Passage provided

==========

If you’re basing your decision on features alone, working through a checklist – then you’ll get the Honda. And if you’re looking for a computer on hardware features alone, working through a similar checklist – then you’ll get a Dell or a Gateway or an HP. But… there are other things harder to put a price on, things like Quality, Style, Usability. These… qualities… are what you’re paying all that extra money for. And very simply, it’s either worth it to you, or it’s not. If those things are worth it to you, then the checklist is only the first part of the equation, and only half of the process. The second part is a judgement call… how much are you willing to pay, and how far are you willing to go, for Quality, Style, and Usability?

To me, Apple Macs are the ultimate in personal computers. They’re solid, stylish, high-quality devices that go beyond just the list of the hardware components that they are constructed with. They’re a pleasure to use. Every tiny little detail, down to the slowly pulsing glow of the “on” light, has been carefully and lovingly thought out. The hardware and the software are designed together, to act as a seamless integrated system.

All of the above is a long introduction for why, Wednesday night, I drove to the Boca Raton Apple Store and bought a brand-new MacBook Pro to replace… my existing MacBook Pro. Tuesday of this week, Apple announced their new, updated line of MacBook laptop computers. The showcase of the announcement was the new MacBook Pro, which features a high-power graphics card, a new carved aluminum body, a large glass trackpad, glossy display, and beautiful styling. You can read full reviews of the new machines here and here, and watch Apple’s complete presentation introducing them here.

So, here are my impressions. All in all, this is a wonderful improvement over the previous model – but with one gotcha that I hope gets fixed very soon. Here we go:

Keyboard. This new model has the same keyboard as the MacBook Air, which I already liked quite a bit. The backlighting on the keyboard is excellent; the letters on the keys glow white, and each black key is surrounding by glowing white light as well. This is not just a “use it the dark” feature; even in a slightly dim cubicle or office, it makes a huge difference. And, as a lifetime touch typist, this is the most typeable keyboard I’ve even experienced on a portable computer. I love this keyboard.

Display. The all-glass screen, which reaches to the edges, is more than a design subtlety. The black glass that surrounds the display actually helps to cut out ambient light, and makes the screen seem much sharper and clearer. This is a prime example of where a design decision actually improves the quality of the display itself. I’m sure that the underlying LCD monitor is the same as on other laptops, but by encasing the whole thing in a black-beveled glass lid, Apple has really hit the mark. This looks as good as the standalone iMac display, very attractive.

Graphics and Display Adapters. One big change is that Apple has ditched the DVI port on the previous model, replacing it with a “Mini Display Port”. This means, if you want to connect the laptop to an external monitor, you’ll need to buy an adapter. I bought both a VGA and a DVI adapter ($29.00 each!) so I can use the large monitors I have in both my home office and work office. Unfortunately, I discovered an annoying problem here.

==========

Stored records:
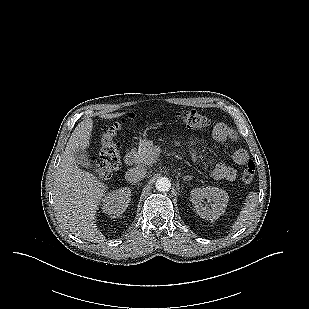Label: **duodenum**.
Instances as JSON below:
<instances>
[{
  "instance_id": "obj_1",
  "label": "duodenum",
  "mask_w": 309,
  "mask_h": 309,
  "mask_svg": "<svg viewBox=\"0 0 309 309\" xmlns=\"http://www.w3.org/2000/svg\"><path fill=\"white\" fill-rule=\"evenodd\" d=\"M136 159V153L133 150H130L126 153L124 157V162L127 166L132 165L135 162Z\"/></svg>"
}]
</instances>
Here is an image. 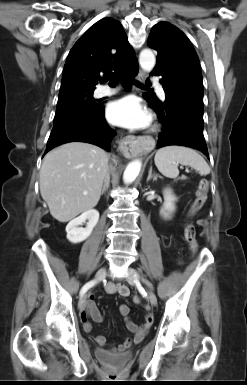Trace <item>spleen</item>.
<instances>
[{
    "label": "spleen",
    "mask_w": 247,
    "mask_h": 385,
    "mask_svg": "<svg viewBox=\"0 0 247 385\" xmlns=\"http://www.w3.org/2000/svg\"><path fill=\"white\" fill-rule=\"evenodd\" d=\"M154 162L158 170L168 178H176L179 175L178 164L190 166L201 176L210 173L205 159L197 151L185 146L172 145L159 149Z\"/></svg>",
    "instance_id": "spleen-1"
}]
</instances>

==========

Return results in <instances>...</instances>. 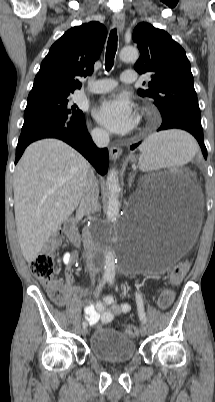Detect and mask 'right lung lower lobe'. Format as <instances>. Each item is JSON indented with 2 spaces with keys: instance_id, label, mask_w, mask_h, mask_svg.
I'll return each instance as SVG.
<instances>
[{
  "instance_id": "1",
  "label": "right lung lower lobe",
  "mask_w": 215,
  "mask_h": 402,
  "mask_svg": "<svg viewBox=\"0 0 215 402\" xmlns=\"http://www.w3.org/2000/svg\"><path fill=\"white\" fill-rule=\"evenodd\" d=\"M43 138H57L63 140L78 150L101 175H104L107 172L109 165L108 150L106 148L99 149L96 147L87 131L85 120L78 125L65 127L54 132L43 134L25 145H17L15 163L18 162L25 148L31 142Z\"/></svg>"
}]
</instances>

==========

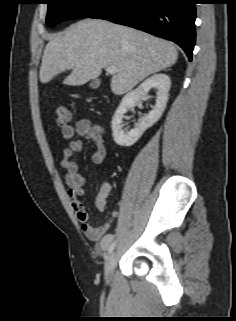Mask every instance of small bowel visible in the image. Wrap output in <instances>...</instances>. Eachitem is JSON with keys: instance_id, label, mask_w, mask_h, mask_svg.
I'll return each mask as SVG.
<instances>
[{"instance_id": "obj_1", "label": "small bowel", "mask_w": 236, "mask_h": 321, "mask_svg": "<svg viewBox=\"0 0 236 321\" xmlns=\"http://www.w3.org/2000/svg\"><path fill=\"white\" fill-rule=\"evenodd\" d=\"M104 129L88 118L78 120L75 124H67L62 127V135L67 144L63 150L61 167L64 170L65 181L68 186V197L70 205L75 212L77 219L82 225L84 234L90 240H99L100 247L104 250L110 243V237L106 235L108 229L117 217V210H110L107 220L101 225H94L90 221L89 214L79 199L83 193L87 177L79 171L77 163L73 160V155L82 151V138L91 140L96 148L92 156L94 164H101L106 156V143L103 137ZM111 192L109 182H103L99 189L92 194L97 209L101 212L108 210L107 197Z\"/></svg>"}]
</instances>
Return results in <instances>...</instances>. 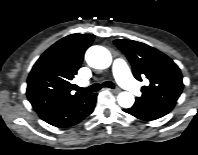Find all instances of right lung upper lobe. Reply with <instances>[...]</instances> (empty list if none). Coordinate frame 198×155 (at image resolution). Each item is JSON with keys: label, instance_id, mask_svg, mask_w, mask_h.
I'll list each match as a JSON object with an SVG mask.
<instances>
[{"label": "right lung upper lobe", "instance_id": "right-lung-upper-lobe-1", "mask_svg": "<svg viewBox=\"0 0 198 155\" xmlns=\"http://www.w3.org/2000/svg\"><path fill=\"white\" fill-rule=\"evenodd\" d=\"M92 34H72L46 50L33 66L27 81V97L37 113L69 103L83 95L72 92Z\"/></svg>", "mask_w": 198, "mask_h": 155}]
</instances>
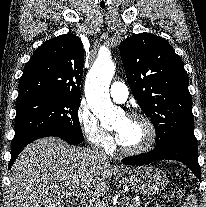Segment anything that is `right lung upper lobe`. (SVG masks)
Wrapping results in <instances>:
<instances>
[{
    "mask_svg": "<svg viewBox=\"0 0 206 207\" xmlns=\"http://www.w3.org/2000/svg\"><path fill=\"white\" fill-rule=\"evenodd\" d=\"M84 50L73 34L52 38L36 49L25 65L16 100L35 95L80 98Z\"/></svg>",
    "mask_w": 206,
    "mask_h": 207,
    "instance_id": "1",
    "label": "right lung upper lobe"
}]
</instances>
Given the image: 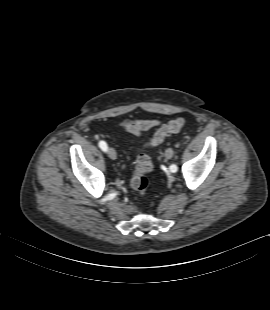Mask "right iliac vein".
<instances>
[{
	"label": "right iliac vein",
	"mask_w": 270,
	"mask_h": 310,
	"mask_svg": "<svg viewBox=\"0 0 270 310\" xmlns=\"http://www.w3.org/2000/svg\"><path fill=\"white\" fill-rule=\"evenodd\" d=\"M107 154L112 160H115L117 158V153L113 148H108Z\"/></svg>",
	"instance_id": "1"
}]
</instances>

==========

Task directions
Answer these questions from the laptop review at the top:
1. Which Apple store did the writer drive to for the new MacBook Pro?
2. The new model shares its keyboard with which other computer?
3. What price did the writer pay for each display adapter?

Response to this task
1. The Boca Raton Apple Store.
2. The MacBook Air.
3. $29.00 each.